Yesterday, September 10th, was World Suicide Prevention Day, a day to raise awareness and support the expansion of global resources and services to prevent suicide. The World Health Organization reports that suicide is a serious public health concern in all countries and is currently the 15th cause of death worldwide. Sociologists are well aware that certain conditions, circumstances, and life events can influence the rates of suicide within a community. The reason we know this because of sociological data.
In fact, sociologists have been using data to study suicide for more than a hundred years. French sociologist, Emile Durkheim (1897), studied European countries and found that groups of people with lower rates of social integration, that is fewer social ties to one another, tended to have higher suicide rates. Durkheim’s work helped researchers move away from just individual-level explanations and look at how larger social structures such as social status, industrialism, and capitalism can impact mental distress.
Durkheim’s analysis relied on data collected from previous researchers and public records to draw his conclusion. However today, with modern technology, social scientists can now access anonymous crisis data from teens reaching out for help. in real time using the Crisis Text Line (CTL). The CTL is a service that allows people to text back and forth with a trained crisis counselor anonymously. The CTL is the largest set of publicly available crisis data in the United States and is a good example of how data can save lives of people, especially teens, on the verge of suicide.
Most adolescents in the U.S. are healthy, however, for some, this can be a challenging developmental time, especially for those who are dealing with depression and other mental health issues. According to the Center for Disease Control, “suicide is the third leading cause of death among 15- to 24-year-olds.” Suicide is a serious public health issue, but the good news is that it’s preventable.

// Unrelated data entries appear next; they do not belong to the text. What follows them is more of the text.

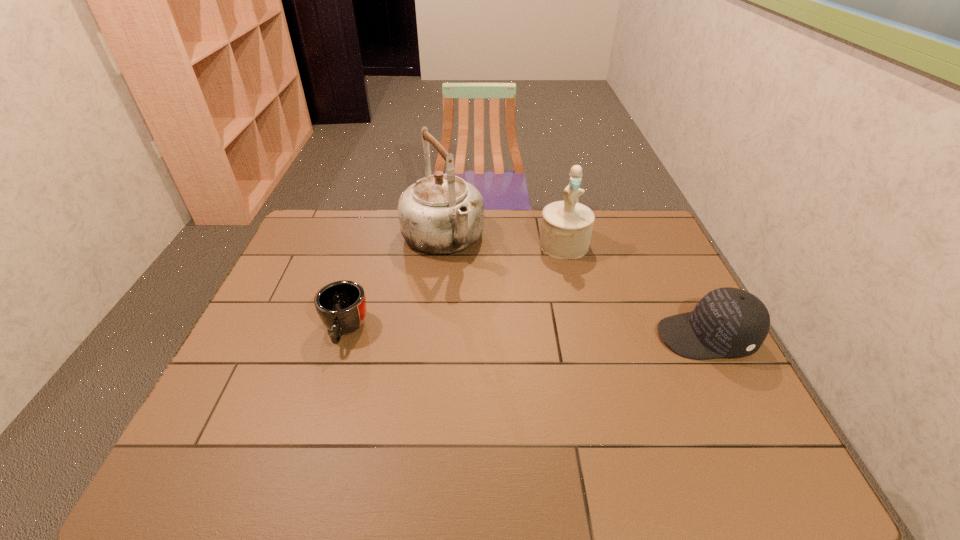
The height and width of the screenshot is (540, 960). In order to click on free space on the desktop that is between the shortest object and the second shortest object and is positioned at the beak of the second tallest object in this screenshot , I will do `click(566, 334)`.

Identify the location of vacant space on the desktop that is between the leftmost object and the rightmost object and is positioned at the spout of the third object from right to left. The height and width of the screenshot is (540, 960). (508, 333).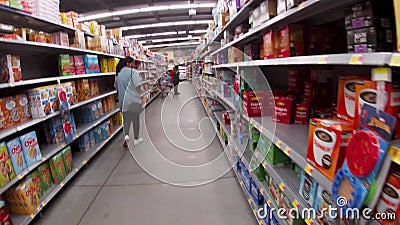
Locate an element on the screen. toy is located at coordinates (361, 147).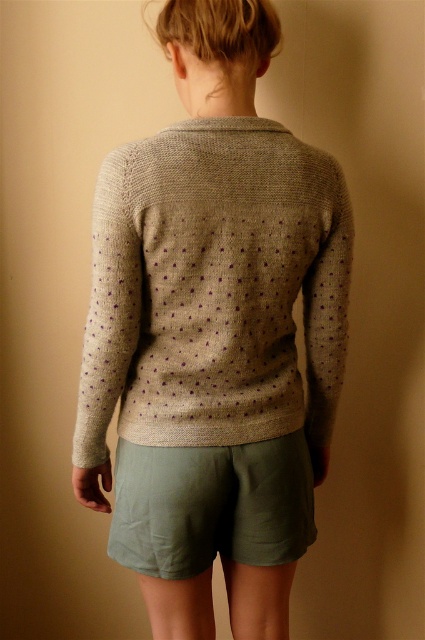
You are a fashion designer observing the image. You need to place a belt horizontally between the knitted beige cardigan at center and the olive green cotton shorts at lower center. Which side should the belt be placed closer to?

The knitted beige cardigan at center is to the right of olive green cotton shorts at lower center, so the belt should be placed closer to the knitted beige cardigan at center.

You are a fashion designer observing the image. You want to create a new outfit that includes both the knitted beige cardigan at center and the olive green cotton shorts at lower center. Which piece of clothing is longer in length?

The knitted beige cardigan at center is much taller than the olive green cotton shorts at lower center, so the cardigan is longer in length.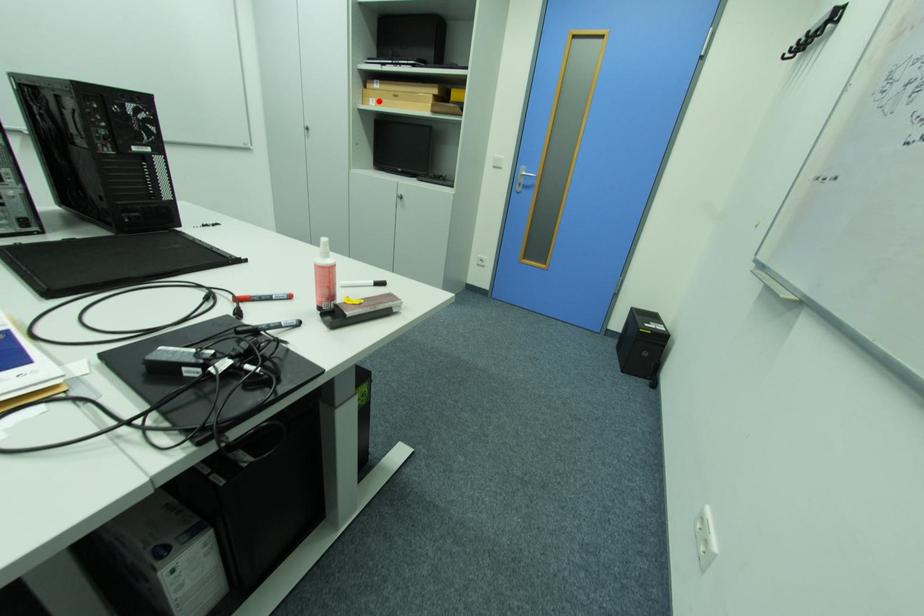
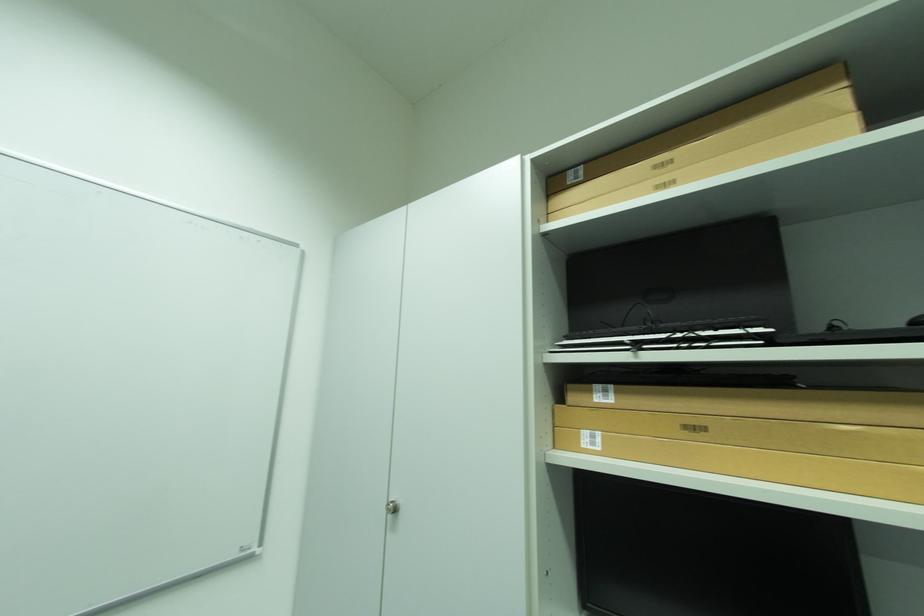
Question: I am providing you with two images of the same scene from different viewpoints. Image1 has a red point marked. In image2, the corresponding 3D location appears at what relative position? Reply with the corresponding letter.

Choices:
 (A) Closer
 (B) Farther

Answer: (B)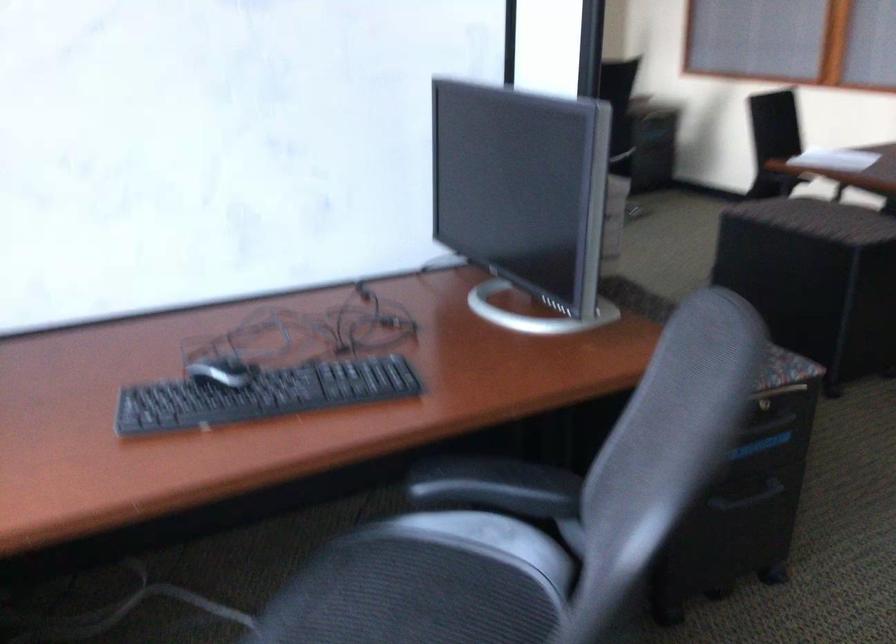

For many adolescents, texting is their primary mode of communication. So, wouldn’t it make sense to meet teens where they’re at? For 2.5 years, CTL has been helping teens text (741741) 24/7 with trained counselors at their darkest moments. Interestingly, CTL started because of the CEO, Nancy Lublin, was at the time running Dosomething.org, a nonprofit organization for youth social change. DoSomething.org was not a crisis outreach service, yet teens started to reach out and ask for help with bullying, sexual assault, and suicide.
After more than 22 million messages, 30% of texts are youth dealing with depression and suicide. They know that Monday is the worst day of the week for eating disorders and 5 am is when most substance abuse questions come in. They even know that Montana has the highest rates of youth with suicidal ideations. Most importantly, they average 2.4 active rescues each day. If a text says, “I want to die” or “I want to kill myself” the caller becomes a code orange and they are automatically moved to the front of the line. While texting with the adolescent, the counselor can contact emergency services and literally save someone’s life. Even more, the mountains of data they’ve collected can help us save even more lives. As Crisis Text Line points out:
There is almost no real-time open data on most mental health issues. And, very few data sets are as general (cutting across issues) or as large. Simply, Crisis Text Line has a unique and large set of data on teens and mental health that can (1) inform the public and media, (2) shape government and school policies, and (3) drive cutting edge academic research.

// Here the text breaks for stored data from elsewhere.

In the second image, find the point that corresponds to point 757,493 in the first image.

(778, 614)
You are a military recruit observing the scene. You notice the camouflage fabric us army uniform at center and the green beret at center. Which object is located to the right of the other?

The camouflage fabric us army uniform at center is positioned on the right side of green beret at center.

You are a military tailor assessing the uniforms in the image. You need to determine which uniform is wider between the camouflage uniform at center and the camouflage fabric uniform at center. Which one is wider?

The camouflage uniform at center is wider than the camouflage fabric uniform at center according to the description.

David W. Covington, a former counselor, and creator of Zero Suicide, another data driven initiative, points out the importance of moving from just an individual-level counselor perspective to a larger systems perspective, “to improve outcomes and close gaps rather than [relying] on the heroic efforts of individual practitioners.” This doesn’t mean that dedicated counselors aren’t important, they are. However, analysis of social data allows us to complement and inform the work therapists are doing to reduce suicide.
In conclusion, World Suicide Prevention Day is an important reminder that working together we can prevent suicide. Collecting and analyzing data on suicide has a long tradition within sociology and will continue to be an important part of achieving public health goals. With that said, it’s still important to intervene on multiple levels, including the individual level. Educate yourself on the suicide warning signs and what you can do if someone in your life is in crisis. You can make a difference!

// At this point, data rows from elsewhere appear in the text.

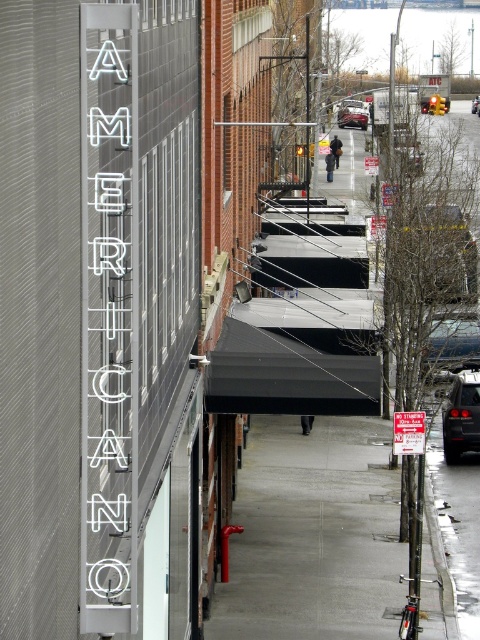
You are a pedestrian standing at the intersection looking down the street. You see a shiny black car at center right and a shiny black sedan at center. Which vehicle is closer to you?

The shiny black car at center right is closer to the viewer than the shiny black sedan at center.

Looking at this image, you are a delivery person who needs to park your 1.8 meter wide van between the red plastic sign at center and the shiny black sedan at center. Can your van fit in the space between them?

The red plastic sign at center is narrower than the shiny black sedan at center. However, the exact distance between them isn not specified. Without knowing the space between the two objects, it is impossible to determine if the van can fit.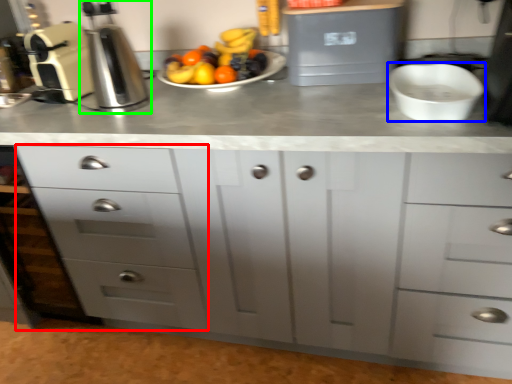
Question: Considering the real-world distances, which object is farthest from drawer (highlighted by a red box)? mixing bowl (highlighted by a blue box) or coffee machine (highlighted by a green box)?

Choices:
 (A) mixing bowl
 (B) coffee machine

Answer: (A)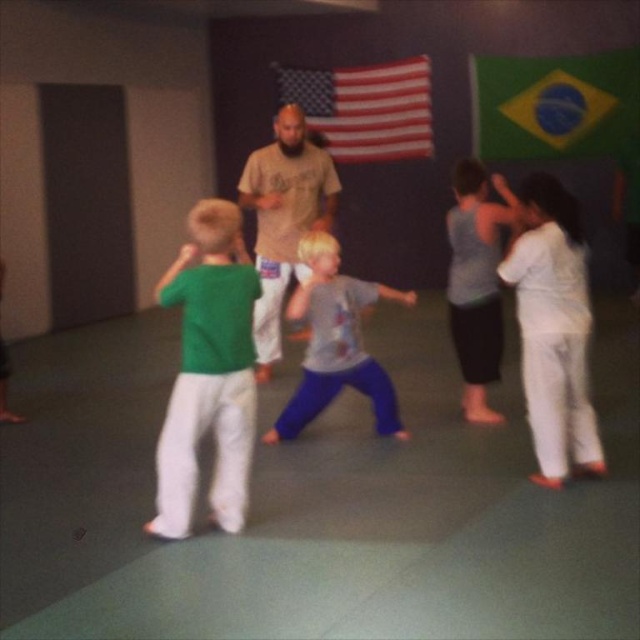
Is brown cotton shirt at center shorter than american flag at center?

Incorrect, brown cotton shirt at center's height does not fall short of american flag at center's.

What do you see at coordinates (284, 218) in the screenshot? This screenshot has height=640, width=640. I see `brown cotton shirt at center` at bounding box center [284, 218].

Identify the location of brown cotton shirt at center. This screenshot has width=640, height=640. (284, 218).

The height and width of the screenshot is (640, 640). What do you see at coordinates (284, 218) in the screenshot? I see `brown cotton shirt at center` at bounding box center [284, 218].

Is brown cotton shirt at center below gray cotton shirt at center?

Actually, brown cotton shirt at center is above gray cotton shirt at center.

Identify the location of brown cotton shirt at center. This screenshot has height=640, width=640. (284, 218).

Find the location of a particular element. The image size is (640, 640). brown cotton shirt at center is located at coordinates (284, 218).

Is green cotton shirt at left above gray cotton shirt at center?

Actually, green cotton shirt at left is below gray cotton shirt at center.

Is green cotton shirt at left taller than gray cotton shirt at center?

Yes.

Identify the location of green cotton shirt at left. The height and width of the screenshot is (640, 640). (209, 372).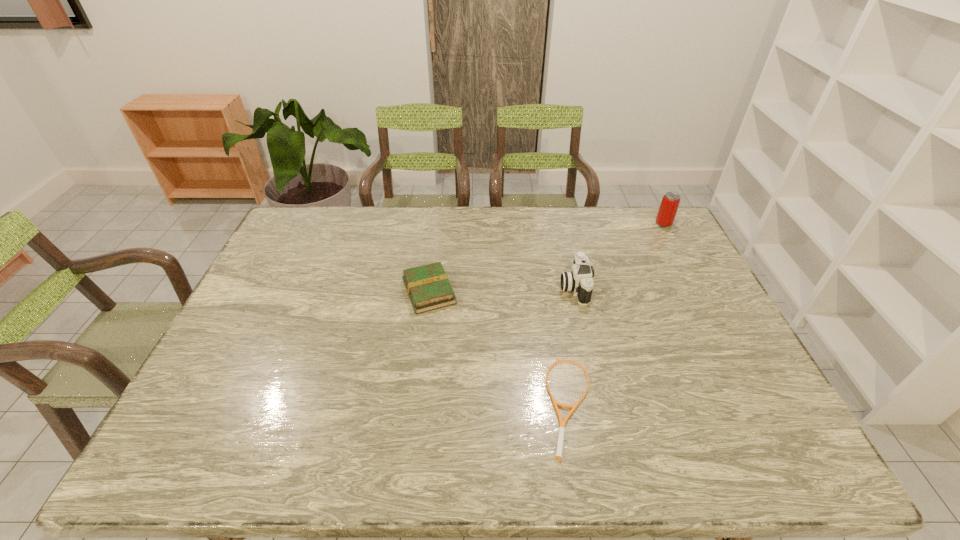
In order to click on the rightmost object in this screenshot , I will do `click(669, 205)`.

The height and width of the screenshot is (540, 960). Identify the location of the farthest object. (669, 205).

This screenshot has height=540, width=960. Identify the location of the second tallest object. [x=579, y=281].

Locate an element on the screen. Image resolution: width=960 pixels, height=540 pixels. the third tallest object is located at coordinates (428, 287).

I want to click on the leftmost object, so click(428, 287).

Identify the location of the nearest object. This screenshot has height=540, width=960. (558, 455).

What are the coordinates of `the shortest object` in the screenshot? It's located at (558, 455).

This screenshot has height=540, width=960. In order to click on vacant space located 0.090m on the front of the beer can in this screenshot , I will do `click(674, 244)`.

This screenshot has width=960, height=540. Identify the location of vacant space located on the left of the third shortest object. (473, 287).

Locate an element on the screen. Image resolution: width=960 pixels, height=540 pixels. vacant space situated on the back of the book is located at coordinates point(436,239).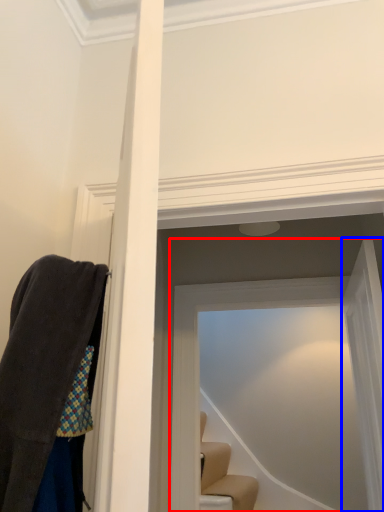
Question: Which object appears closest to the camera in this image, glass door (highlighted by a red box) or glass door (highlighted by a blue box)?

Choices:
 (A) glass door
 (B) glass door

Answer: (B)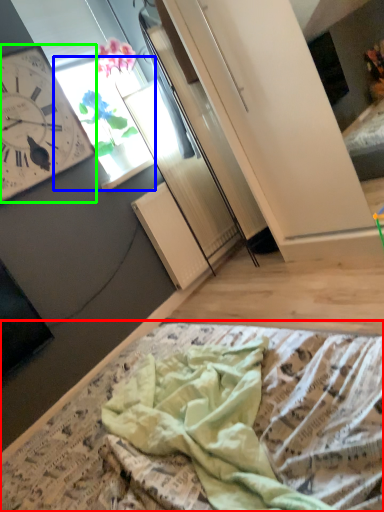
Question: Which object is positioned farthest from blanket (highlighted by a red box)? Select from window (highlighted by a blue box) and wall clock (highlighted by a green box).

Choices:
 (A) window
 (B) wall clock

Answer: (A)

- The Crisis Text Line provides data through Crisis Trends a platform to help people learn about and prevent crises in the US. Take a few minutes to explore reports of crises by time of day, day of the week, and by state. How does your state compare to other states?
- Using a sociological perspective, explain why some people feel more comfortable communicating with a stranger about crises instead of someone they know.
- Check out the statistics on suicide from the American Foundation for Suicide Prevention. Why do some groups (e.g., age, race, gender) have different suicide rates? Explain.
- Listen to an interview on the Social Work Podcast with David W. Covington, on a healthcare initiative called, Zero Suicide. How does taking a sociological perspective help save lives?